__TASK INSTRUCTIONS__: Only the images are to be dropped; the records themselves must be repeated exactly.
--
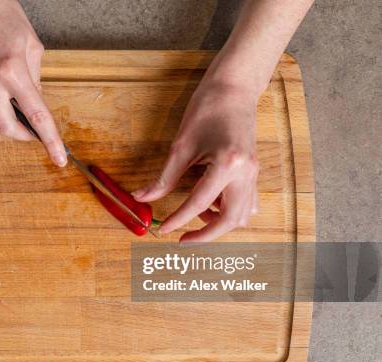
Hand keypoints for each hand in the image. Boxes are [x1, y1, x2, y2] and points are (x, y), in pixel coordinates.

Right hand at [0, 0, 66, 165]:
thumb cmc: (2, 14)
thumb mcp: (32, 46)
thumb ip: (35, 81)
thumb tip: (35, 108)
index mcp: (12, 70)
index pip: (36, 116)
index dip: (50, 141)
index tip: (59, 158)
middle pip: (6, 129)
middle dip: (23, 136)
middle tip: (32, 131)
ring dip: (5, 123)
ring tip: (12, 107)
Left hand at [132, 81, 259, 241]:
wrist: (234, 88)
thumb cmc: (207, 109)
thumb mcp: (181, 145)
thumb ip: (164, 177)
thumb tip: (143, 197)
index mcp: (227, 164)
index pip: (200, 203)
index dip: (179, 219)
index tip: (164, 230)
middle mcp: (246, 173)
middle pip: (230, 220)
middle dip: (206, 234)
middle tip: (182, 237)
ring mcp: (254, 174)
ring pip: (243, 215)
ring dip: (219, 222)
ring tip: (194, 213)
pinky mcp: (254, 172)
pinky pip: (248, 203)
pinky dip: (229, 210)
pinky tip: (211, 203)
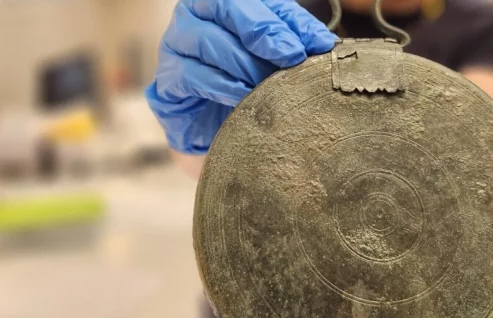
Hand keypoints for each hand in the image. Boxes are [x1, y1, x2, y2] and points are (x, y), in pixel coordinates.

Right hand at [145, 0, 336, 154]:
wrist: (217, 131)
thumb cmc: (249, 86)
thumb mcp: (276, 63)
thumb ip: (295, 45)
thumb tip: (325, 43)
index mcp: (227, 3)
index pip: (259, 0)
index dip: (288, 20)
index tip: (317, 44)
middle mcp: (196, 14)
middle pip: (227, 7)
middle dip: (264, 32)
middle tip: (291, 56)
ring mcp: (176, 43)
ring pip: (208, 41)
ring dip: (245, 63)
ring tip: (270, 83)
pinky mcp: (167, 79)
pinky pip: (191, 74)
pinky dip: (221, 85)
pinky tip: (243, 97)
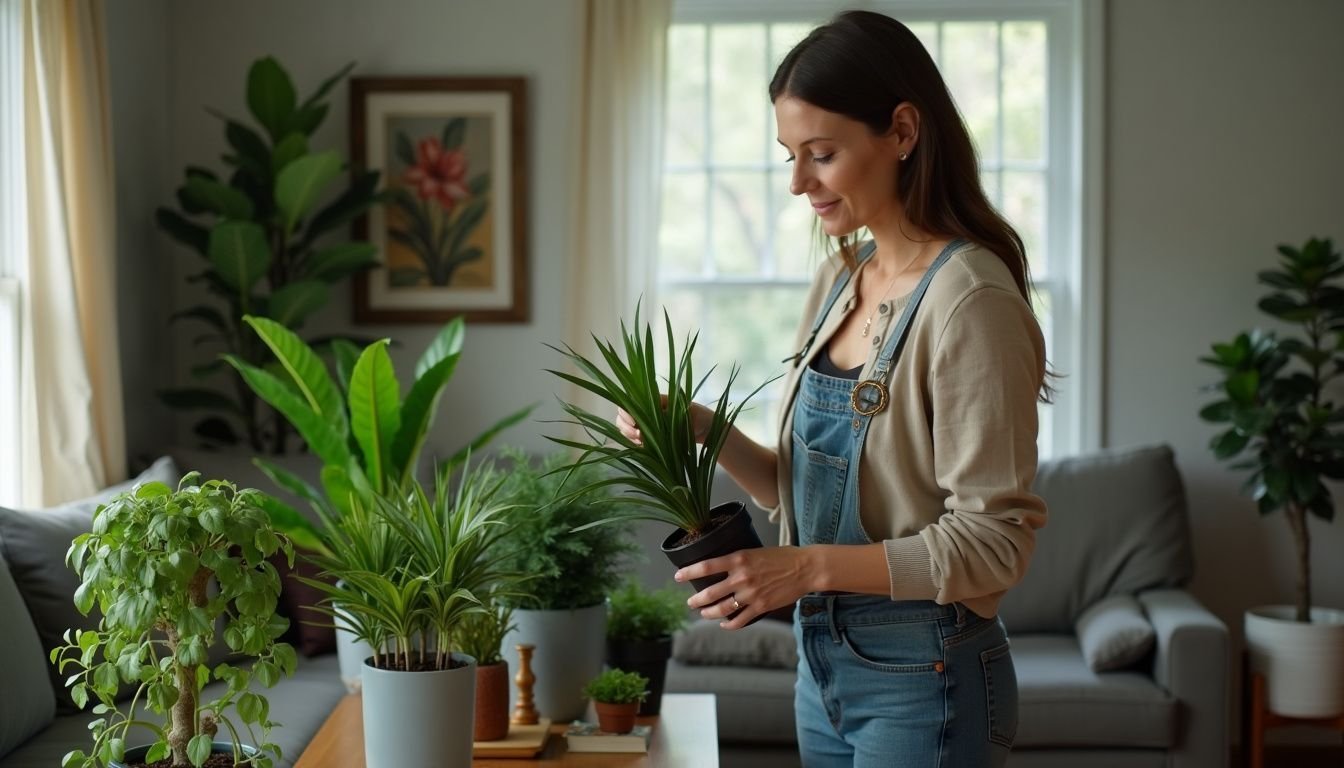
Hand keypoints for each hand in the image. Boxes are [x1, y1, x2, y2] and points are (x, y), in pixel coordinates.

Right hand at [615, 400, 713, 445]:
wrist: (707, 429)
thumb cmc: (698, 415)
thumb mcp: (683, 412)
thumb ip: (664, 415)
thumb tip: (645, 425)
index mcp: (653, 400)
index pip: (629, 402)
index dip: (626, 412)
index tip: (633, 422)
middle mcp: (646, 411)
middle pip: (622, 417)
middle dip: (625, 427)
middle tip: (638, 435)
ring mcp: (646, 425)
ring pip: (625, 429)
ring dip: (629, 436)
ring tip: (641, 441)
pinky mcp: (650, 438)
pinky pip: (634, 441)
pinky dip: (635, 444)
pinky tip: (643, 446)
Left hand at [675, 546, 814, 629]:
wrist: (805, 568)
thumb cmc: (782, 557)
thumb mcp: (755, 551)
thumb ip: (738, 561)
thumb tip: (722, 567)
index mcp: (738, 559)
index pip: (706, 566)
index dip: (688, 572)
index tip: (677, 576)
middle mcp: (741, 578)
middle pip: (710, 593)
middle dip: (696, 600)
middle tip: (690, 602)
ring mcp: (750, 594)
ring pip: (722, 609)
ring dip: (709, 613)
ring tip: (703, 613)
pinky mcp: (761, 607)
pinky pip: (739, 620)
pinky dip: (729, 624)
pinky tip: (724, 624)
--
__TASK OUTPUT__:
Hand keypoints for each hand in the image. Boxes are [x1, y1, x2, y2] and points are (x, y), in pixel coordinates.

Right hand at [0, 0, 66, 165]:
thumb cmc: (2, 14)
thumb mcp: (32, 46)
thumb ip: (35, 81)
thumb tip: (35, 108)
index mcp: (12, 70)
index pip: (36, 116)
index dip: (50, 141)
index tip: (59, 158)
middle pip: (6, 129)
middle dip: (23, 136)
middle tip: (32, 131)
ring dip: (5, 123)
ring tip: (12, 107)
Left hand at [132, 81, 259, 241]:
wrist: (234, 88)
thumb cmc: (207, 109)
thumb mcp: (181, 145)
thumb ip: (164, 177)
thumb tip: (143, 197)
index mcp: (227, 164)
index pip: (200, 203)
index dip: (179, 219)
index tip: (164, 230)
middle mcp: (246, 173)
middle pip: (230, 220)
middle dip: (206, 234)
middle tip: (182, 237)
ring mcp: (254, 174)
ring pip: (243, 215)
ring dip: (219, 222)
ring tip: (194, 213)
pinky mcp: (254, 172)
pinky pip: (248, 203)
pinky dip: (229, 210)
pinky tip: (211, 203)
Hand keypoints for each hand in the image. Boxes are [x1, y1, x2, y2] and points are (x, y), in pixel coordinates.

Right hand at [145, 0, 336, 154]:
wrist: (217, 131)
thumb cmc: (249, 86)
thumb mcp: (276, 63)
thumb ip: (295, 45)
thumb tip: (325, 43)
index mcp: (227, 3)
index pip: (259, 0)
index dip: (288, 20)
index tip: (317, 44)
middle mcp: (196, 14)
middle pip: (227, 7)
middle dip: (264, 32)
middle tip: (291, 56)
ring mcp: (176, 43)
ring pip: (208, 41)
ring dip: (245, 63)
ring tip: (270, 83)
pinky mcp: (167, 79)
pinky pip: (191, 74)
pinky dip: (221, 85)
pinky tip: (243, 97)
Hand keypoints for each hand in the image. Boxes are [x1, y1, x2, y2] and points are (x, y), in pixel coordinates.

Right hand at [615, 400, 713, 445]:
wrist: (707, 429)
thumb cmc: (698, 415)
thumb mcp: (683, 412)
thumb ip: (664, 415)
thumb tip: (645, 425)
index mcp: (653, 400)
index pip: (629, 402)
index dip: (626, 412)
index tip: (633, 422)
middle mcp: (646, 411)
middle pip: (622, 417)
middle dip: (625, 427)
middle tip: (638, 435)
ring mcp: (646, 425)
ring pip: (625, 429)
ring dip: (629, 436)
ring tip: (641, 441)
pinky mcp: (650, 438)
pinky pip: (634, 441)
pinky dip: (635, 444)
pinky tip: (643, 446)
Left hand at [675, 546, 814, 629]:
wrist: (805, 568)
thumb cmc: (782, 557)
thumb mcp: (755, 551)
thumb ip: (738, 561)
thumb tip: (722, 567)
index mcp: (738, 559)
index pip: (706, 566)
index dip: (688, 572)
index tip: (677, 576)
middle mcp: (741, 578)
middle pip: (710, 593)
middle dip: (696, 600)
middle tip: (690, 602)
ring mcp: (750, 594)
ring pip: (722, 609)
ring dip: (709, 613)
ring tip: (703, 613)
pinky mcp: (761, 607)
pinky pip: (739, 620)
pinky dip: (729, 624)
pinky tip: (724, 624)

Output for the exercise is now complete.